As an aside, the whole “for tasks like gaming it’s done through 1 thread only” part isn’t *entirely* true any more.
Every program is going to have a list of things to do in a specific order. A simple example might be:
– Fetch an enemy’s health and position from memory.
– Calculate how much damage the enemy takes due to an explosion based on its position.
– If the damage is less than the enemy’s health, subtract the damage from the enemy’s health and write the new health to memory.
– If the damage is greater than or equal to the enemy’s health, run some more code to handle the enemy dying.
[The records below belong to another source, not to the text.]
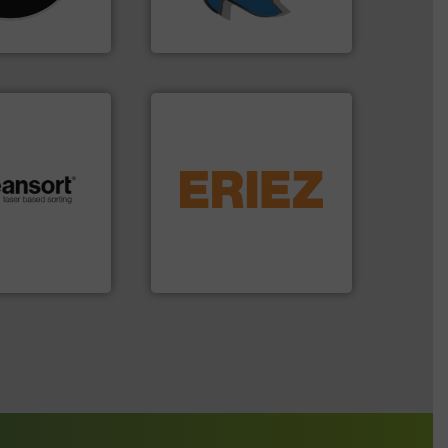
n 35 years, CM
At Shredding Systems Inc
SSI Shredding Systems, Inc.
equipment.
More info ➜
conveying and controlling
.
More info ➜
feeding, screening,
r future
detection and materials
eserve valuable
magnetic separation, metal
cling to a new
manufactures and markets
, our mission is
Eriez designs, develops,
H
Eriez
Each step here needs to follow this order. I can’t run the “enemy dies” code until I’ve checked the two numbers. I can’t check the two numbers until I’ve calculated the damage. I can’t calculate the damage until I’ve fetched the position. Since everything has to wait for the line before it, there’s no benefit to spreading it out across multiple threads – I can’t do two lines at the same time anyway!
But what if I had to do this for, say, 100 enemies? Well, the second enemy doesn’t depend on the first, so I can do it at the same time as the first one. And I can do the third enemy at the same time as the other ones. I can do as many as I want, based on how many threads I have.
It doesn’t come for free, of course. It takes some active work to split your code up and take advantage of having multiple threads – both from the CPU and from the developers. For a lot of time, developers didn’t really bother using multiple threads. If you wanted more than 4 threads, you’d need to shell out for something really expensive. It really wasn’t worth it, so devs didn’t spend the time to make their programs multi-threaded.
Here’s the thing: the number of threads in mainstream, gamer CPUs has steadily climbed. It used to be the case that you needed to shell out some serious money for more than 4 threads. Today, however? About 80% of gamers in Steam’s hardware survey have 6 or more **physical** CPUs, with most of those having 2 threads per CPU. 16.79% have 4 physical CPUs, but many of those 4-CPU players will have 2 threads per CPU, so 8 threads (for the record, 88.55% have 2 threads per CPU). Everyone has multiple threads… So devs are using multiple threads! Modern games are *more likely* to use multiple threads, there’s a lot more games that use multiple threads. A lot of new, modern games are multi-threaded, because multi-threaded performance has grown a **lot**.